Conduct (Discipline) Appeals


In July 2014, the Appellant and other members arrested two individuals (GS and JO) for drug trafficking. A search was also done of their residence. An amount of money was seized from each of GS and JO. Both amounts were turned over to the Appellant as the designated exhibit person on that investigation. In May 2015, GS attended the detachment to request that her seized money be returned to her. The Force was not able to locate her money. When the Appellant was questioned, he could not shed further light on the missing exhibits, despite his notes indicating that these amounts were turned over to him. A Code of Conduct investigation was undertaken into the Appellant for failing to properly handle and account for money coming into his possession. The Conduct Authority (CA) found the allegation established and imposed a reprimand and seven (7) days forfeiture of pay. The Appellant appealed solely the conduct measures imposed.

The Appellant alleged that the CA's decision contravened the principles of procedural fairness as it gave no reasons for the chosen conduct measures. The Appellant also submitted that the conduct measures imposed contravened the principles of parity of sanctions and did not meet the principles set out in the Conduct Measures Guide.

ERC Findings

The ERC found that the requirement for written reasons applies in the Force's conduct cases and extends not only to reasons for finding one or more allegations have been established but also to reasons supporting the imposition of the particular conduct measure. As the Respondent had given no reason in support of the conduct measures imposed, the ERC found that it was a breach of procedural fairness. Contrary to the Appellant's assertion, the ERC found there was no undue delay in imposing discipline on the Appellant as the starting point for considering delay is when an employer is made aware of the employee's conduct not when the breach was committed.

The ERC found that the Respondent did not follow the three-part test set forth in the Force's Conduct Policy and the Guide when he imposed conduct measures on the Appellant. As the Respondent provided no reasons, the Commissioner owes no deference to the Respondent's imposition of conduct measures and can make his own assessment of conduct measures.

ERC Recommendation dated August 2, 2016

The ERC recommended to the Commissioner of the RCMP that he allow the appeal in respect of the conduct measures imposed on the Appellant by the Respondent. The ERC also recommended to the Commissioner that he impose on the Appellant a written reprimand in respect of the Allegation and the Appellant's conduct in failing to properly handle and account for money coming into his possession in the performance of his duties, contrary to Section 4.4 of the Code of Conduct.

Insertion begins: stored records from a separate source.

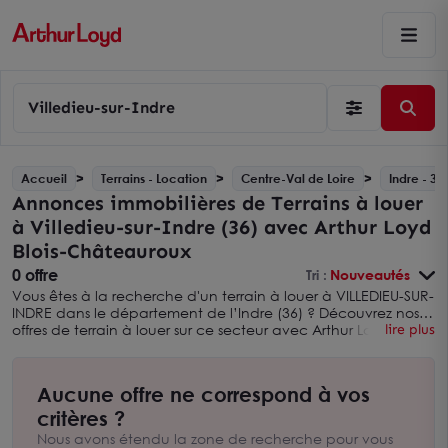
Villedieu-sur-Indre
Accueil
Terrains - Location
Centre-Val de Loire
Indre - 36
Annonces immobilières de Terrains à louer
à Villedieu-sur-Indre (36) avec Arthur Loyd
Blois-Châteauroux
0 offre
Tri :
Nouveautés
Vous êtes à la recherche d'un terrain à louer à VILLEDIEU-SUR-
INDRE dans le département de l’Indre (36) ? Découvrez nos
offres de terrain à louer sur ce secteur avec Arthur Loyd Blois-
lire plus
Châteauroux. Vous pouvez également élargir votre
recherche en consultant nos
annonces immobilières de
terrains à louer dans l'INDRE avec Arthur Loyd Blois-
Aucune offre ne correspond à vos
Châteauroux
. Nous sommes une agence immobilière
spécialisée dans l’immobilier pour les entreprises et les
critères ?
professionnels Nous sommes à votre écoute au 02.54.74.08.88
Nous avons étendu la zone de recherche pour vous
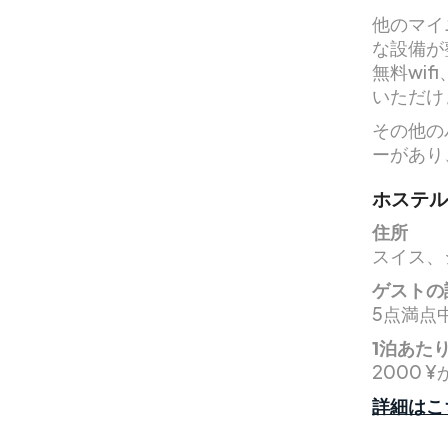
他のマイ
な設備が
無料wi
いただけ
その他の
ーがあり
ホステル
住所
スイス、
ゲストの
5点満点中
1泊あた
2000 
詳細はこ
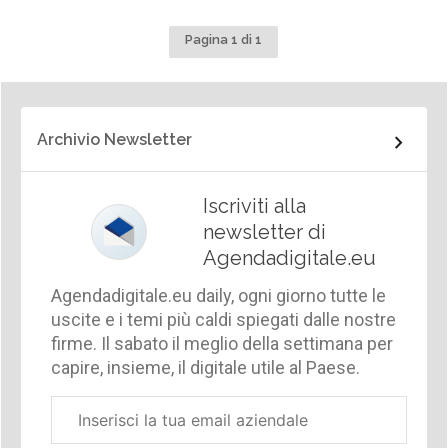
Pagina 1 di 1
Archivio Newsletter
Iscriviti alla
newsletter di
Agendadigitale.eu
Agendadigitale.eu daily, ogni giorno tutte le
uscite e i temi più caldi spiegati dalle nostre
firme. Il sabato il meglio della settimana per
capire, insieme, il digitale utile al Paese.
Email
aziendale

Commissioner of the RCMP Decision dated February 21, 2017

The Commissioner, or a delegate, has rendered his decision in this matter, as summarized by his office:

The Appellant was responsible for processing exhibits during a drug investigation – this included two exhibit bags with a total of $660 in cash which was seized from two suspects. After the criminal proceedings were completed, one of the suspects attempted to retrieve the cash which was seized from her. Both of these exhibits had been given to the Appellant, however they could not be located, the Appellant had no recollection of handling them and there was no documentation to indicate how they were processed. A Code of Conduct investigation did not demonstrate any dishonest behaviour on the part of the Appellant, but did establish the Appellant failed to process the exhibits in accordance with policy. The Respondent found that the Appellant failed to properly handle and account for money which came into his possession in the performance of his duties contrary to s. 4.4 of the Code of Conduct. The Respondent imposed a reprimand and a forfeiture of seven days pay as conduct measures.

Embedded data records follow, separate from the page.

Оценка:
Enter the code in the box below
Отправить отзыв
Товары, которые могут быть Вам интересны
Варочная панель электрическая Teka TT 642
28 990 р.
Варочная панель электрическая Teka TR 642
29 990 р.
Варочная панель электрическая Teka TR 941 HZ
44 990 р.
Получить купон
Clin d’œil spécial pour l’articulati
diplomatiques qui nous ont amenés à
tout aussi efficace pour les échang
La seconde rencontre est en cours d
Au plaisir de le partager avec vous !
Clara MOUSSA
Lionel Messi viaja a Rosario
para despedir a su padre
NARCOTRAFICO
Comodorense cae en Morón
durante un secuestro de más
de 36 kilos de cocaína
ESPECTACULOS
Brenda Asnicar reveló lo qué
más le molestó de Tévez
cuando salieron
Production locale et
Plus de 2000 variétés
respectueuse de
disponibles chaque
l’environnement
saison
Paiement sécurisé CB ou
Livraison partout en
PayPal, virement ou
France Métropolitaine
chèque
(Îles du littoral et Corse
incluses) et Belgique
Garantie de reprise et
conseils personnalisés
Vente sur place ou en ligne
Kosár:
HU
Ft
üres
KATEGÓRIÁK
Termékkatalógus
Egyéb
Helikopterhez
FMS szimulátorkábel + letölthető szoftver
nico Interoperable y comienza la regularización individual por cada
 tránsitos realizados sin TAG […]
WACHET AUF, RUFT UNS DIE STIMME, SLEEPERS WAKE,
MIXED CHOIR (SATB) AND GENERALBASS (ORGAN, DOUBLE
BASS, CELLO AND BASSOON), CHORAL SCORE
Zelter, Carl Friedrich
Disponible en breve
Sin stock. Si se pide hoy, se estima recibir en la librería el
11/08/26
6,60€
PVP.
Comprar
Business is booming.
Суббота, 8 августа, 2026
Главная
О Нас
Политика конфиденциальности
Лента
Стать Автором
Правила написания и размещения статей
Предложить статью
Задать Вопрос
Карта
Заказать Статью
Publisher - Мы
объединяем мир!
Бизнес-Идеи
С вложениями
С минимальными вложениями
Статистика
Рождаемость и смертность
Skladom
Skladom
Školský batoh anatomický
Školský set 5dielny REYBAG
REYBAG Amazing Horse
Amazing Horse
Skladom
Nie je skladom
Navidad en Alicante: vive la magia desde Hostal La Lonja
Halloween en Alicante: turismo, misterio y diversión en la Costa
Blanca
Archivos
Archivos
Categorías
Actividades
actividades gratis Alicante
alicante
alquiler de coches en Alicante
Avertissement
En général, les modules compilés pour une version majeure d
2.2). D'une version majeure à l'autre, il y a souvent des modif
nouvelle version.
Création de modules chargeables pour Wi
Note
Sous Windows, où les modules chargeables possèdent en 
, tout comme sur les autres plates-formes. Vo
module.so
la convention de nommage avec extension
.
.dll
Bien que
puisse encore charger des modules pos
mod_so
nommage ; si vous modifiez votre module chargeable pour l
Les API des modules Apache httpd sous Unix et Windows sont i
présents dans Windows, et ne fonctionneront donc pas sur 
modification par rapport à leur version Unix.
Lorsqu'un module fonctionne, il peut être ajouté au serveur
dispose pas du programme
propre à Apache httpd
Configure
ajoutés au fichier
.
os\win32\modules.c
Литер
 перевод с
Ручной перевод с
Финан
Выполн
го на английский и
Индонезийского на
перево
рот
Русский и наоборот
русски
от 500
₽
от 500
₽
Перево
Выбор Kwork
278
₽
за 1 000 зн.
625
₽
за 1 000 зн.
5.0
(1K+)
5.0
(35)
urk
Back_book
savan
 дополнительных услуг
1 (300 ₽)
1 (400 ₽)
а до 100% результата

The Appellant accepted responsibility for his actions and accepted the Respondent's decision that a Code of Conduct offence had been established. The Appellant appealed the conduct measures – arguing that the forfeiture of pay was grossly disproportionate and the narrative of the reprimand was inappropriate.

The Conduct Appeal Adjudicator found that the Respondent did not provide any reasons for the conduct measures which were imposed. The appeal was allowed because the decision on conduct measures was clearly unreasonable and there was a breach of procedural fairness. The Conduct Appeal Adjudicator found that conduct measures should be determined through a four step process:

  1. Determine the recommended range of conduct measures referred to in the Guide or Summary Guide given the seriousness of the misconduct;
  2. Determine any aggravating or mitigating circumstances;
  3. Consider – when appropriate – measures which are educative and remedial rather than punitive;
  4. Impose conduct measures which reflect the seriousness of the misconduct in the context of the policing profession.

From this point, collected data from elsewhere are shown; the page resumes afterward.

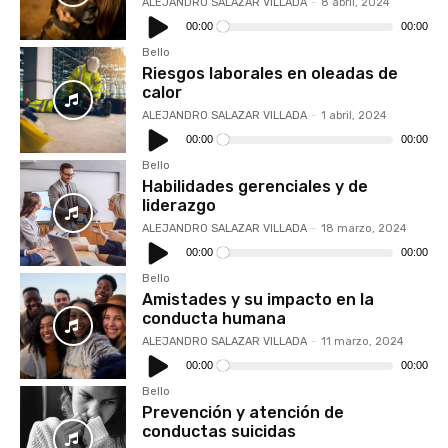
ALEJANDRO SALAZAR VILLADA
-
8 abril, 2024
Reproductor
de
00:00
00:00
audio
Bello
Riesgos laborales en oleadas de
calor
ALEJANDRO SALAZAR VILLADA
-
1 abril, 2024
Reproductor
de
00:00
00:00
audio
Bello
Habilidades gerenciales y de
liderazgo
ALEJANDRO SALAZAR VILLADA
-
18 marzo, 2024
Reproductor
de
00:00
00:00
audio
Bello
Amistades y su impacto en la
conducta humana
ALEJANDRO SALAZAR VILLADA
-
11 marzo, 2024
Reproductor
de
00:00
00:00
audio
Bello
Prevención y atención de
conductas suicidas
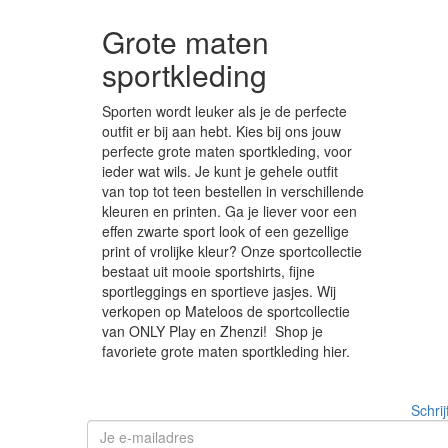
Grote maten
sportkleding
Sporten wordt leuker als je de perfecte
outfit er bij aan hebt. Kies bij ons jouw
perfecte grote maten sportkleding, voor
ieder wat wils. Je kunt je gehele outfit
van top tot teen bestellen in verschillende
kleuren en printen. Ga je liever voor een
effen zwarte sport look of een gezellige
print of vrolijke kleur? Onze sportcollectie
bestaat uit mooie sportshirts, fijne
sportleggings en sportieve jasjes. Wij
verkopen op Mateloos de sportcollectie
van ONLY Play en Zhenzi! Shop je
favoriete grote maten sportkleding hier.
Schrij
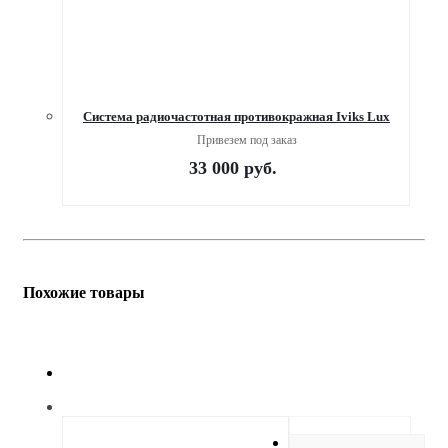
Система радиочастотная противокражная Iviks Lux
Привезем под заказ
33 000
руб.
Похожие товары
Описание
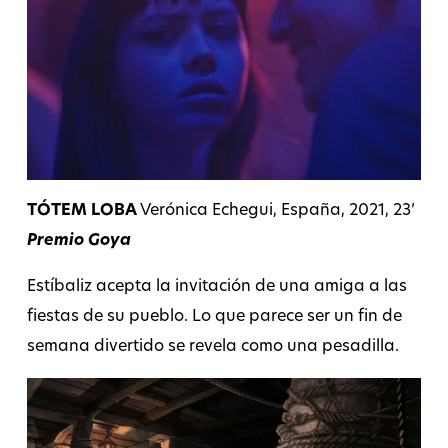
TÓTEM LOBA
Verónica Echegui, España, 2021, 23’
Premio Goya
Estíbaliz acepta la invitación de una amiga a las
fiestas de su pueblo. Lo que parece ser un fin de
semana divertido se revela como una pesadilla.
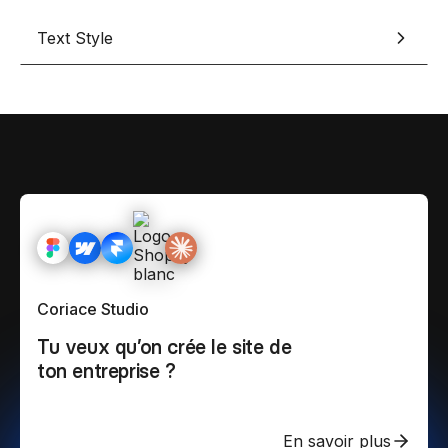
Text Style
Coriace Studio
Tu veux qu’on crée le site de
ton entreprise ?
En savoir plus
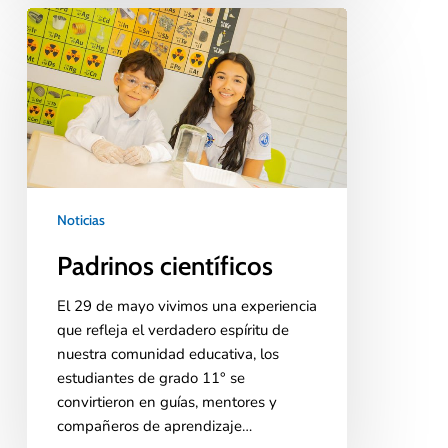
Noticias
Padrinos científicos
El 29 de mayo vivimos una experiencia
que refleja el verdadero espíritu de
nuestra comunidad educativa, los
estudiantes de grado 11° se
convirtieron en guías, mentores y
compañeros de aprendizaje…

The Conduct Appeal Adjudicator imposed the following conduct measures: two days forfeiture of pay; a direction to undergo training (relating to exhibit handling); a direction to complete a program or engage in an activity (the Appellant will review policy relating to exhibit handling); and a reprimand. The Conduct Appeal Adjudicator agreed that the narrative for the reprimand did not provide enough detail to place the reprimand in context and directed that the entire Record of Decision by the Respondent be treated as the narrative for the reprimand.